Some of the most popular trading platforms include MetaTrader 4 and cTrader.

These trading platforms allow traders to remain highly informed about their trades and market conditions. Some of the most widely used features of such platforms are news, technical indicators, and charts.

Through these features, a trader can find out what he needs to know at a much faster rate than was possible earlier. A trader can use the power of sophisticated computing to make informed trades.

These tools also offer much-needed features such as stop-loss orders which allow traders to mitigate their risk and exit from loss-making trades.

  • Unregulated Brokers - The internet has made it possible for many unregulated brokers to start offering their trading and investing services. These online brokers are not regulated by reputable financial authorities like the FCA or the ASIC. Instead, these brokers opt for offshore regulation which may not be strict or effective in holding the online broker accountable. 

For Kenyan traders, it is important to check if an online forex broker is regulated by the CMA or if a stockbroker is regulated by the NSE. The CMA and the NSE are the financial regulators of Kenya and have the power to hold registered brokers accountable. In case of any issues, traders can take legal recourse against erring brokers, but this is only possible if an online broker is licensed by the CMA or the NSE to offer its trading services in Kenya.

  • Gambling Tendencies - It is quite easy for a new individual trader to start speculating on the financial markets in the hopes of getting rich quickly. Online traders advertise their services as a means for traders to make a lot of money without spending too much effort. 

This is a fallacy, since trading on the financial markets is a highly sophisticated activity that requires years of study and practice.

Trading can lead to large losses or the loss of the trader’s total capital unless a trader is very careful. A trader needs to study and implement proper risk management techniques in order to ensure that bad trades do not become worse.

The tendency to gamble on the financial markets is not new. Many traders believe that trading is a matter of luck and it is just a matter of time before they get rich. However, nothing can be further from the truth.

  • Risk of Phishing & Cybersecurity: The internet can be a dangerous place. There are many scammers out there who are looking to steal your identity and personal information. Phishing is a type of scam in which a scammer pretends to be someone else in order to obtain sensitive information from a victim. 
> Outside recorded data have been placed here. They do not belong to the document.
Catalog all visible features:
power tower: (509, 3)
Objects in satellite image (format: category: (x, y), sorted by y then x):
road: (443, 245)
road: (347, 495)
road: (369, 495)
Phishing scammers commonly pose as online brokers in order to get sensitive information from inexperienced traders. These scammers set up websites which look very real and entice visitors to give up their information.

Hence, traders need to be very careful when submitting sensitive information online. They must verify the genuineness of websites before providing any information.

  • Overtrading: Overtrading refers to the tendency of traders to recuperate their losses by investing more money. This tendency creates a trap for a trader by making a bad situation even worse. A trader may believe that he can turn a loss-making trade into profit, however, this rarely happens. 

The best thing to do when faced with a bad trade is to cut your losses and exit the trade rather than making the problem worse. The tendency to invest more and more in the hopes of recuperating losses is also known as “gambler’s fallacy” and online traders need to be aware of it.

Online trading is only going to increase in popularity as awareness about it grows across Kenya and the rest of the world. Thanks to the low barrier to entry, online trading is a space of high opportunity for Kenyan brokers & traders.

With the access to global financial instruments, Kenyan traders can get exposure to market conditions in other parts of the world. But traders must watch out for the risks at the same time.